Any steamy summer day in Hong Kong brings out the best known of Dairy Farm’s products: ice cream. Made in Hong Kong at the factory in Kwun Tong, the ice cream is based on milk products from Australia and New Zealand. Another smash hit, says Mr Oram, is the Dairy Farm Creamery in Causeway Bay with its amazing range of more than 30 ice cream and milk shake flavours, including mango and English toffee. Crowded out most days and evenings, the Causeway Bay Creamery, the first of five now open, went into business late last year.
One of Dairy Farm’s big ventures does not involve the use of milk products at all. The Group has mushroomed in the highly profitable direct retailing area through Dairy Lane and Welcome supermarkets and Manning Dispensary chemist/toy shops in Hong Kong, as well as Fitzpatrick’s in Singapore and Malaysia. The Australian retailing division operates duty free stores in four cities. With more than twenty five supermarkets in Hong Kong, nine in Singapore and Malaysia, plus the chain of chemist/toy shops, the Group has reaped outstanding success. So much so that Mr Oram sees direct retailing as possibly the area of greatest future potential. “The most important factor for successful supermarketing is having the necessary backup,” he cautions. “Without vast warehousing and purchasing capacity with specialised management, you can’t run a successful supermarket chain and maintain competitive prices.”

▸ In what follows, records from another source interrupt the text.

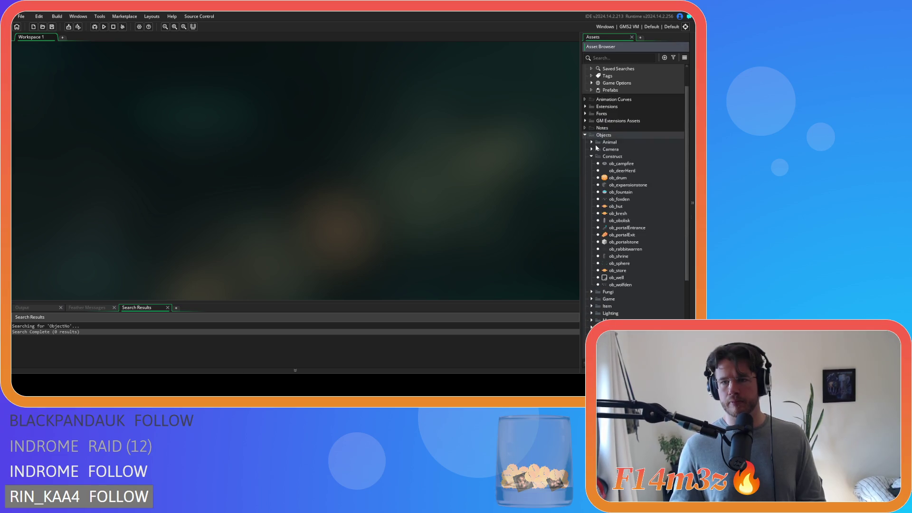
pyautogui.click(585, 149)
pyautogui.press('F5')
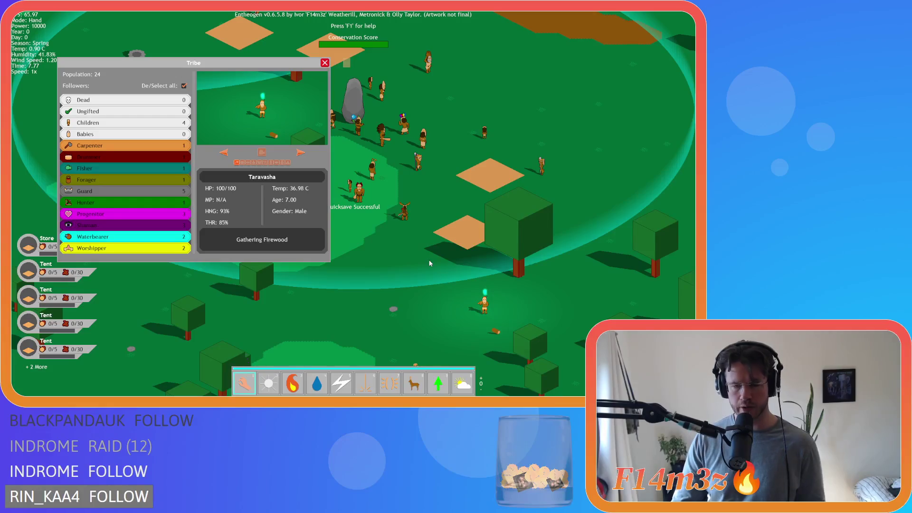
# Quickload the saved game state with F9 once the game has loaded.
pyautogui.press('F9')
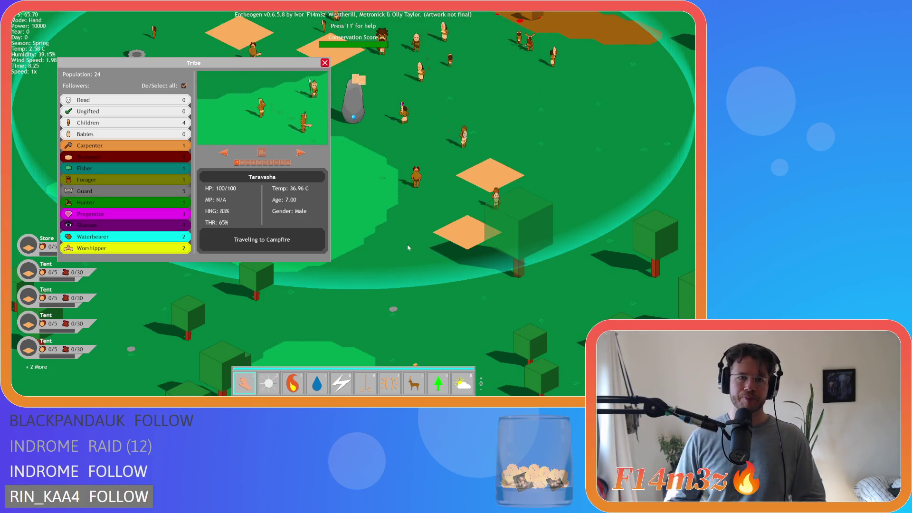
# Close the tribe overview window and pan the camera across the settlement.
pyautogui.click(325, 63)
pyautogui.press('w')
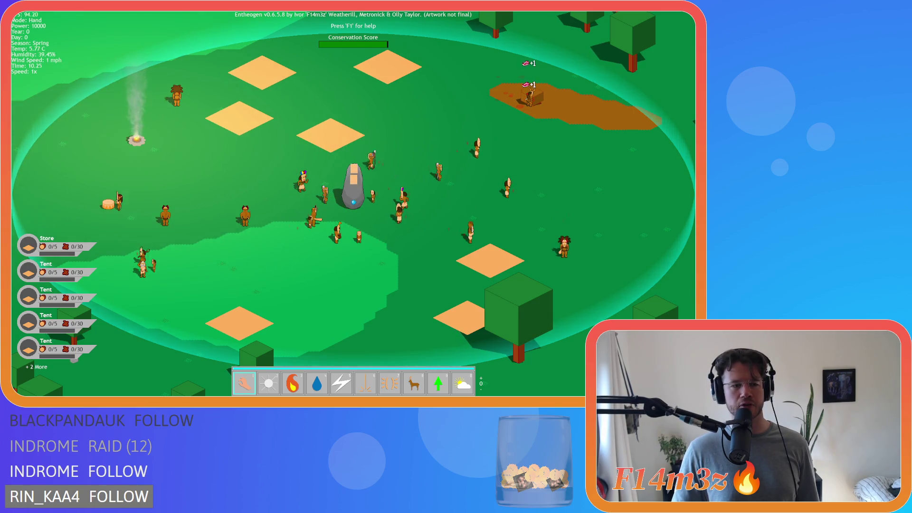
pyautogui.press('s')
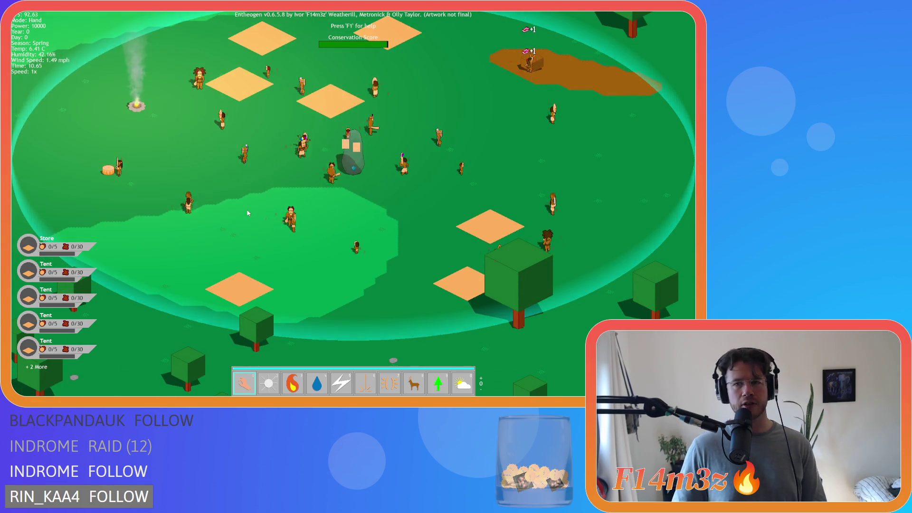
pyautogui.press('w')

And cold storage space is another big area of expansion for the group. Sounds boring? Not when one realizes that, for example, the Shek Pai Wan Dairy Farm Store has more than one million cubic feet of cold storage space and is bulging with everything from priceless fur coats and antique paintings to Swiss sausages and fresh lobsters.
Every commodity requires different conditions and temperatures, so the storage plant is staffed by experts who keep carrots from freezing and mink coats from shedding. Shek Pai Wan in Aberdeen also has 500 feet of waterfront which permit mechanised efficient cargo and ice handling for the South China Sea fishing fleets.
Dairy Farm takes pride in its expanding cold front. This same Shek Pai Wan plant can produce tube ice – 600 metric tonnes a day – and has a storage capacity of 900 metric tonnes. The new Castle Peak plant produces 170 tonnes per day. The advantages of tube ice, compared with traditional blocks, is that it can be handled entirely by machine and thus easily stored and delivered. Customers include Hong Kong’s fishing fleets, leading hotels and restaurants, as well as aircraft and domestic caterers. “We’re now constructing a new tube ice plant in Yau Tong Bay in the New Territories which will give us complete coverage of the fishing fleet centres,” says Mr Oram, “so we can offer ice supplies and cold storage to most of the fishermen from both Hong Kong and China operating in these waters.”
Warehousing is yet another operation that has been given a considerable boost by the acquisition of 200,000 square feet of new warehouse space at Shatin which is now the central distribution point for the group in Hong Kong. “We have a fully mechanised single level warehouse there,” says Mr Oram, “it’s unique in Hong Kong – and is probably the largest of its kind in the region.” An additional new cold store at Shatin alongside the central warehouse will be ready in June. Its half million cubic foot capacity will be used entirely within the group as the base for its further planned inroads into supermarkets and food retail outlets, particularly in the rapidly developing new towns in the New Territories.
From then on, it will be all systems go for Dairy Farm on the supermarket front. According to Mr Oram, “1980 will be a time to build on the enormous foundation laid in recent years which today places Dairy Farm on the brink of a new era of expansion.”
This article was first posted on 20th November 2022.